Folks, time flies. As UNC fans, we are at a point in our lives where a large swath of sports fans don’t remember Dean, Gut, Vince, Stack, J.R., Jordan, or Worthy. Not as professionals, and certainly not in the college ranks. That’s why it was so reassuring to see Jordan acknowledge that Dean Smith encouraged him to leave college early and enter the NBA Draft, despite a crushing premature ending to the 1984 season.
At least one current star athlete recognized that act of unselfishness. Houston Texan, J.J. Watt was impressed by the gesture.
Dean Smith telling Michael Jordan to go pro because that’s what was best for him, instead of telling him to stay which would have been best for Dean Smith.

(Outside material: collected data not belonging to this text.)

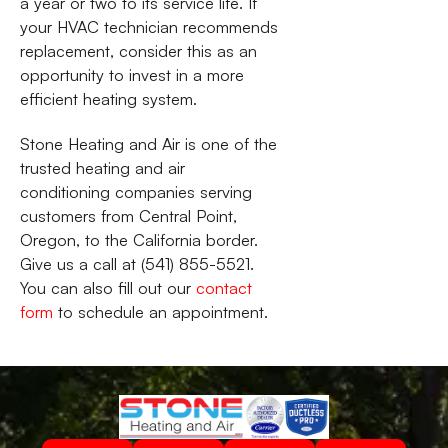
a year or two to its service life. If
your HVAC technician recommends
replacement, consider this as an
opportunity to invest in a more
efficient heating system.
Stone Heating and Air is one of the
trusted heating and air
conditioning companies serving
customers from Central Point,
Oregon, to the California border.
Give us a call at (541) 855-5521.
You can also fill out our
contact
form
to schedule an appointment.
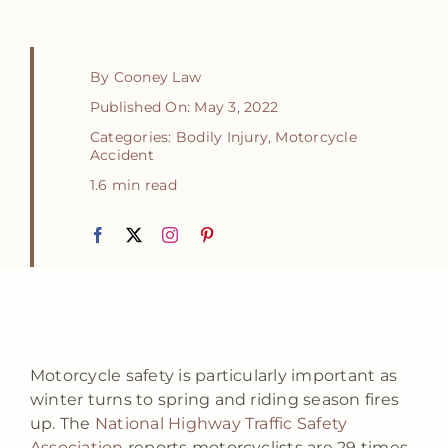
By
Cooney Law
Published On: May 3, 2022
Categories:
Bodily Injury
,
Motorcycle
Accident
1.6 min read
Motorcycle safety is particularly important as
winter turns to spring and riding season fires
up. The
National Highway Traffic Safety
Association
reports motorcyclists are 29 times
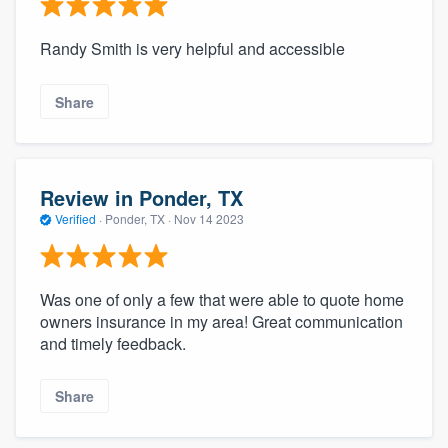
Randy Smith is very helpful and accessible
Share
Review in Ponder, TX
Verified
·
Ponder, TX ·
Nov 14 2023
Was one of only a few that were able to quote home
owners insurance in my area! Great communication
and timely feedback.
Share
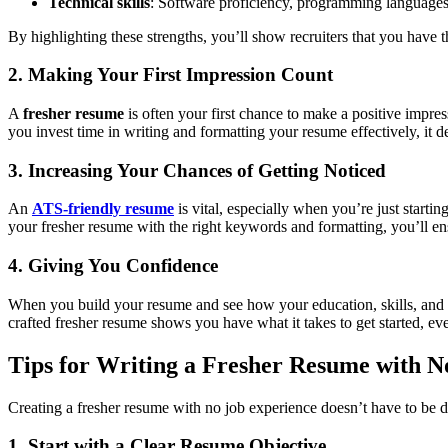
Technical skills
: Software proficiency, programming languages, 
By highlighting these strengths, you’ll show recruiters that you have th
2. Making Your First Impression Count
A
fresher resume
is often your first chance to make a positive impre
you invest time in writing and formatting your resume effectively, it
3. Increasing Your Chances of Getting Noticed
An
ATS-friendly resume
is vital, especially when you’re just start
your fresher resume with the right keywords and formatting, you’ll ensu
4. Giving You Confidence
When you build your resume and see how your education, skills, and ex
crafted fresher resume shows you have what it takes to get started, ev
Tips for Writing a Fresher Resume with 
Creating a fresher resume with no job experience doesn’t have to be diff
1. Start with a Clear Resume Objective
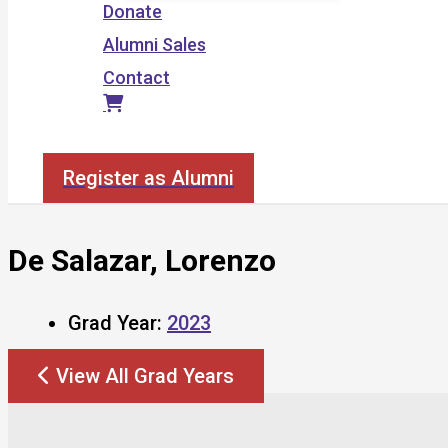
Donate
Alumni Sales
Contact
Search
Register as Alumni
De Salazar, Lorenzo
Grad Year:
2023
View All Grad Years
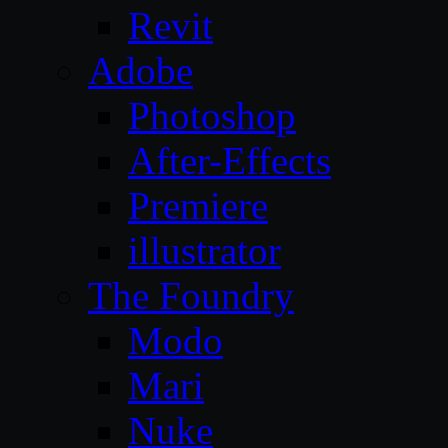
Revit
Adobe
Photoshop
After-Effects
Premiere
illustrator
The Foundry
Modo
Mari
Nuke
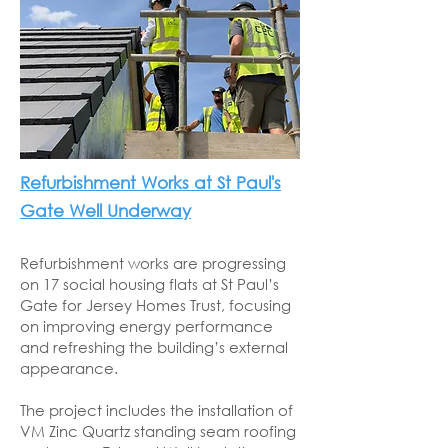
Refurbishment Works at St Paul's
Gate Well Underway
Refurbishment works are progressing
on 17 social housing flats at St Paul’s
Gate for Jersey Homes Trust, focusing
on improving energy performance
and refreshing the building’s external
appearance.
The project includes the installation of
VM Zinc Quartz standing seam roofing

— JJ Watt (@JJWatt) April 20, 2020
That’s a coach you want to play for.
That may seem like an obvious decision in today’s generation, but it was uncommon in the 1980’s and much of the 1990’s. In that era, a two-time National Player of the Year could have just as easily been persuaded to return for a senior season. At the time, coaches pressuring players to return for an extra year was more often the norm than the exception.
Dean Smith’s philosophy was a major reason that culture changed. Smith’s tutelage was also a guiding force throughout Jordan’s career.
Does MJ embrace a team-first attitude if he doesn’t accept his role as a freshman? How many other coaches effectively design a play for a freshman, eschewing the National Player of the Year (James Worthy), in the national title game? Does Jordan walk out of that drug-filled hotel room during his rookie season without Smith’s disciplinarian ways?
Then, he allowed MJ to effectively hide out in Chapel Hill and rehab in 1985-86. Basketball alumni coming back to Chapel Hill is now a regular occurrence, but it isn’t a new development. The first episode low-key highlighted a culture that not only invites alumni back, but encourages them to return, for any reason at all, over the past 60 years.
Last night, a whole generation of athletes were introduced to Smith’s philosophies and coaching methods. Hopefully a few recruits connected the dots that Roy Williams is a direct descendant and disciple of that same philosophy.